HTTPArchive / custom-metrics

Custom metrics to use with WebPageTest agents
Apache License 2.0
19 stars 22 forks source link

IAB ads.txt + sellers.json metadata #91

Closed max-ostapenko closed 1 year ago

max-ostapenko commented 1 year ago

I'm looking forward to expand support of IAB standards for research on privacy and monetisation topics. Here I'm adding support for Authorized Digital Sellers. By assisting in the digital advertising supply chain transparency, it may help mitigate the risk of users’ data being misused.

Idea is to look into adoption of these, and correlation with the tracking and compliance tech used.

I started with some basic information, example with https://www.msn.com/:

{
  "ads": {
    "account_count": 1124,
    "account_types": {
      direct: {
        "domains": [
          "appnexus.com",
          "teads.tv",
          "google.com",
          ...
          "adpushup.com",
          "nativo.com",
          "snigelweb.com"
        ],
        "domains_count": 288
      },
      reseller: {
        "domains": [
          "google.com",
          "indexexchange.com",
          "media.net",
          ...
          "amxrtb.com",
          "connectad.io",
          "mobfox.com"
        ],
        "domains_count": 836
      }
    },
    "line_count": 1268,
    "present": true,
    "redirected": false,
    "status": 200,
    "variables": [
      "inventorypartnerdomain",
      "managerdomain",
      "ownerdomain",
       "subdomain"
    ],
    "variable_count": 4
  },
  "app_ads": { ... } // similar structure to "ads"
}

Update 1: domain lists removed from object in this PR. Arrays like $.account_types.direct.domains can be quite large, so I'm looking forward to your comment whether it's feasible/efficient to keep them to research advertising supply chains.

Update 2: sellers.json gives the clarity on the accounts transacting in the advertiser system.

{
  "ads": { ... },
  "app_ads": { ... },
  "sellers": {
    "present": true,
    "redirected": false,
    "status": 200,
    "seller_count": 0,
    "seller_types": {
      "publisher": {
        "seller_count": 0,
      },
      "intermediary": {
        "seller_count": 0,
      },
      "both": {
        "seller_count": 0,
      }
    },
    "passthrough_count": 0
  }
}

P.S. While working on it I also found IAB developed their own data explorer. Though I couldn't get access to that data.

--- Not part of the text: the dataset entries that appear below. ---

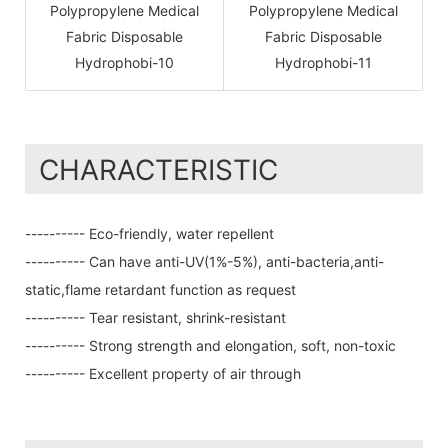
CHARACTERISTIC
---------- Eco-friendly, water repellent
---------- Can have anti-UV(1%-5%), anti-bacteria,anti-
static,flame retardant function as request
---------- Tear resistant, shrink-resistant
---------- Strong strength and elongation, soft, non-toxic
---------- Excellent property of air through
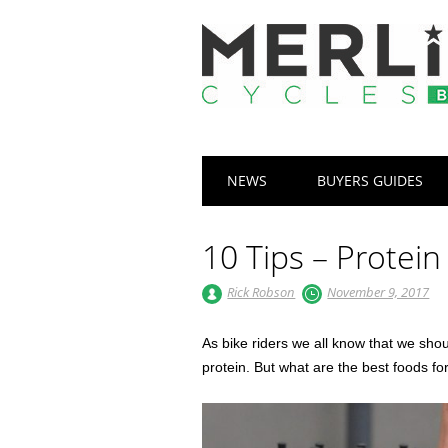
Main menu
Skip
NEWS
BUYERS GUIDES
to
content
10 Tips – Protein
Rick Robson
November 9, 2017
As bike riders we all know that we sho
protein. But what are the best foods fo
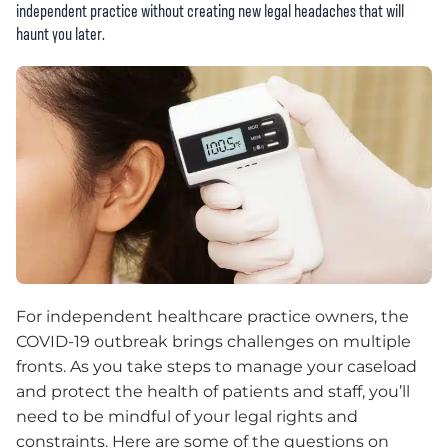
independent practice without creating new legal headaches that will
haunt you later.
For independent healthcare practice owners, the
COVID-19 outbreak brings challenges on multiple
fronts. As you take steps to manage your caseload
and protect the health of patients and staff, you’ll
need to be mindful of your legal rights and
constraints. Here are some of the questions on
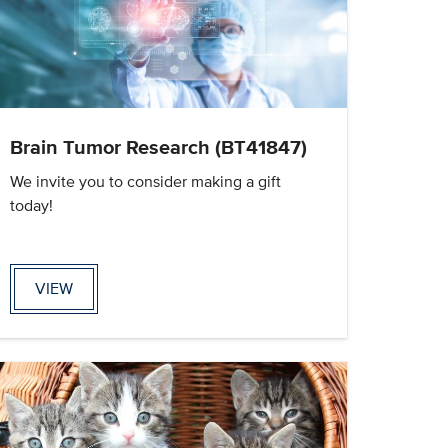
Brain Tumor Research (BT41847)
We invite you to consider making a gift
today!
VIEW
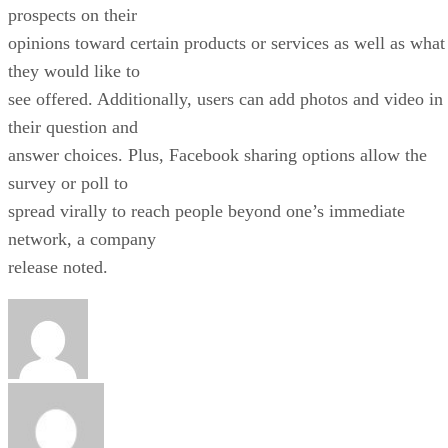
prospects on their
opinions toward certain products or services as well as what
they would like to
see offered. Additionally, users can add photos and video in
their question and
answer choices. Plus, Facebook sharing options allow the
survey or poll to
spread virally to reach people beyond one’s immediate
network, a company
release noted.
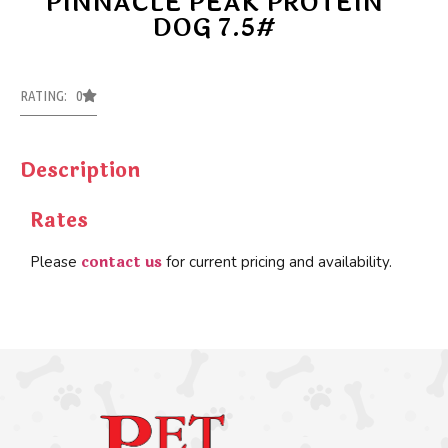
PINNACLE PEAK PROTEIN
DOG 7.5#
RATING: 0
Description
Rates
contact us
Please
for current pricing and availability.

rviscomi commented 1 year ago

It looks like this PR includes all of the other workflow code from #89. Should we put this in Draft mode until that gets merged? To keep things moving we could set this PR to merge into wpt-test-action so we can get a diff of changes only for the custom metric.

max-ostapenko commented 1 year ago

@rviscomi Sure, I reset this branch to narrowly scoped changes. I mistakenly expected we'd have the other one merged by this time.

I've also removed the lists of domains for now.